# Irish: Breall



## L'irlandais

Hello yet again,
Last one for tonight, promise.   
This word maybe shouldn't be used too lightly  "_He's a right *breall* that fella!_"
One meaning of *breall* is_ bleamish_.  I wonder if our teachers didn't use this word in the same way, as say, "_fiddlesticks_" might be used for the _f-word _in English.  Is *breall* a euphemism in this context?

I ask because *breallán* means _blunderer_, which would make more sense than _bleamish_ in that sentence.
"_Is* breall *thú._"  Does that exist _as gaeilge_ as an abuse?  Anybody?
Slán,


----------



## franc 91

Dia duit,
perhaps this might be of interest you - I have spent quite a long time trying to find out the meaning of it. There is a song (it's an adaptation of See-saw Margery Daw) in the book (and CD) Rabhlai Rabhlai which I especially enjoy - 
Sui sà
Maidi ràmha;
Fear na breille,
I ndeireadh an bhàid!

I have found out that fear na breille in the Irish spoken in the Dingle Peninsula means 'man of silliness' - something that Irish speakers from other Gaeltachts weren't able to tell me.
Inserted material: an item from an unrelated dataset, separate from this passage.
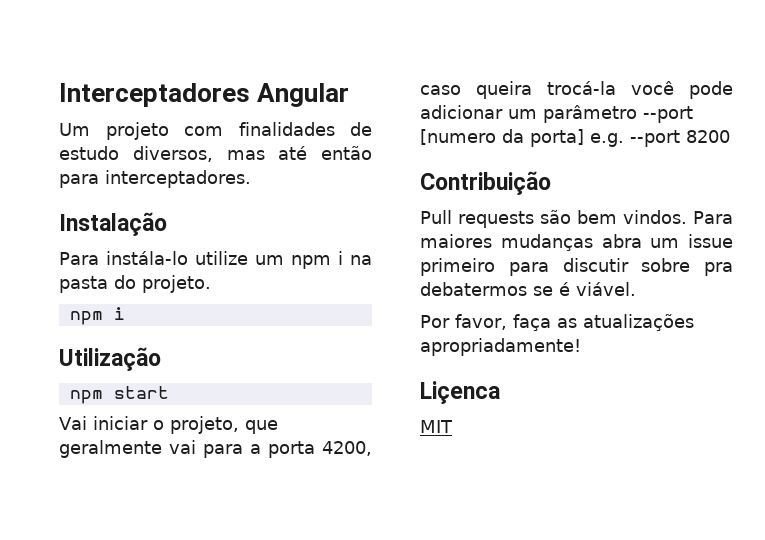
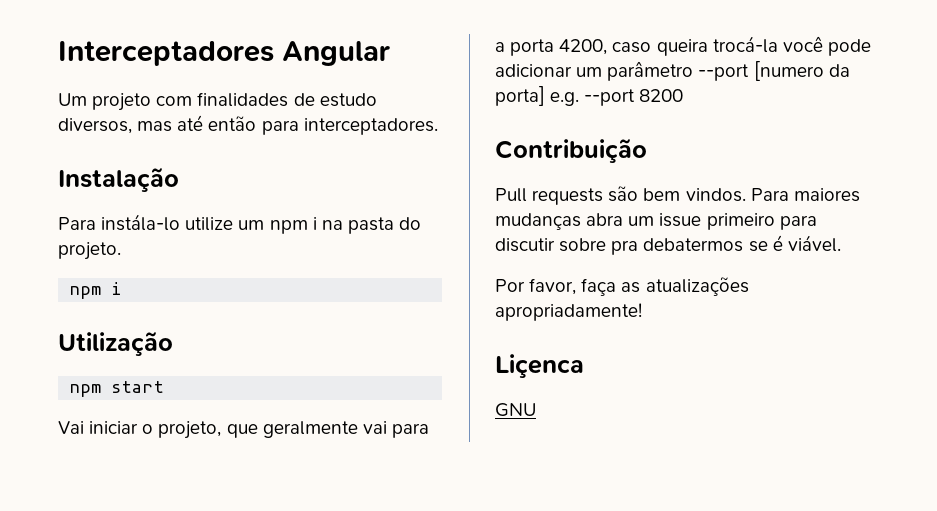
[420,420,453,433] MIT -> [495,403,536,417] GNU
I had to e-mail Roibeard O Cathasaigh himself to get an answer.


----------



## L'irlandais

franc 91 said:


> ... 'man of silliness' - something that Irish speakers from other Gaeltachts weren't able to tell me...


Hello Franc,
Thanks for sharing that.  I know that certain dialects are getting harder to follow up with any great certainty, especially when not based in Ireland.  ~shrug~ C'est la vie.


----------



## Aistriúchán

Hi,

*Breall* =_ imperfection, disfigurement, blemish, blubber lip, fool, __glans_ _penis_ (physiology)

It's used in Kerry originally.

Tá breall ort = you are making a mistake

Breallánta = silly


----------



## L'irlandais

Go raibh maith agat.

Good to see more folks dropping-in to this "Other languages" forum.
Occasionally, our discussions do over-flow into the French-English Vocab forum, as was the case for this one about "*Seoladh na nGamhna*".
Indeed, *plámás*, had much more of a sucess over in the French-English Vocab forum, than it ever will in here.  ~shrug~ _ Nice & quiet in here, at times that suits me down to the ground_.





> My favourite example has to be, of a Welsh loan-word in both Gaeilge & English as spoken by Irish people which came from this discussion *Pangur bàn*.


Catch you around the forums sometime.


----------